Em termos latos, podemos definir o stresse como uma carga ou exigência externa no sistema biológico, social ou psicológico (Lazarus, 1993; Pais-Ribeiro, 2007).

Contudo, importa ter presente que se, algumas vezes, o stresse pode constituir razão de desgaste pessoal, com implicações nocivas para a saúde e bem-estar dos indivíduos, noutras poderá traduzir-se em condições de incentivo sendo estimulante e benéfico (Vaz-Serra, 1999; Shipton, 2002).
Caracterização
A amostra é constituída 437 colaboradores de várias categorias sócio-demográficas e sócio-profissionais, distribuídos equitativamente por duas instituições públicas da região do distrito de Faro, uma universidade e um hospital, e várias instituições do setor privado, do distrito de Lisboa.
O número de participantes respeita os pressupostos de Tinsley e Tinsley (1987), que defendem um número de participantes, no mínimo, igual à multiplicação dos itens em estudo por cinco (N = 240)
Tabachnick e Fideel (2001) defendem que o número mínimo deve ser superior à multiplicação das variáveis preditoras por 40 (N = 80).
Num outro sentido, foi definido a priori que se esperava testar o modelo para detetar uma magnitude de efeito moderado (ρ = 0,3), com uma potência de 95% (α = 0,05). Assim e com recurso ao programa G-Power verificou-se que o estudo teria de ter no mínimo 111 participantes.

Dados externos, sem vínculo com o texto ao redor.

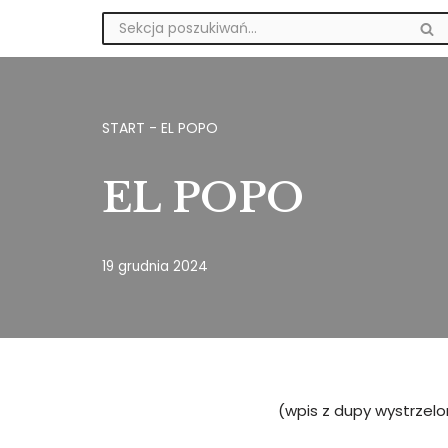
Przejdź
do
treści
START
-
EL POPO
EL POPO
19 grudnia 2024
(wpis z dupy wystrzelo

O cumprimento destes pressupostos possibilitam a generalização dos resultados.
Contudo, como a técnica de amostragem utilizada foi a seleção não intencional, por conveniência, devido à facilidade de acesso, a generalização dos resultados pode estar comprometida (Fortin, 2001).
Espera-se que a dimensão da amostra contribua para diminuir as limitações desta técnica de amostragem não probabilística.
Sexo
Os inquiridos são maioritariamente do sexo feminino, 71,2%, sendo os restantes 28,8% do sexo masculino.
Idade
Os participantes têm, em média, 41 anos (¯x = 41,04; σ = 9,674), sendo o mínimo registado 23 anos e o máximo 65 anos.
Escolaridade
Os inquiridos são, maioritariamente, detentores de uma licenciatura (51%), seguida do ensino secundário com 19%. Há, aproximadamente, tanto mestrados como detentores do ensino básico, 12% e 13%, respetivamente. Um último estrato diz respeito aos doutorados que assume 5% da amostra, sendo unicamente provenientes do grupo da função pública.
Categoria Profissional
O resultado desta categorização mostra que a maioria dos colaboradores inquiridos são, na sua maioria, especialistas das profissões intelectuais e científicas (53,2%). A segunda categoria profissional encontrada é a de administrativo com 17,2%, seguida dos operacionais com 12,6%. O número de quadros superiores está equilibrado com o número de técnicos com 8,7% e 8,2%, respetivamente.
Exercício de Cargos de Chefia
Na amostra verifica-se que cerca de 28.37% desempenham esse tipo de funções.
Antiguidade
Verificou-se que os participantes têm, em média, 13 anos de antiguidade (¯x = 12,926; σ = 9,470), sendo o mínimo registado 0 anos e o máximo 41 anos.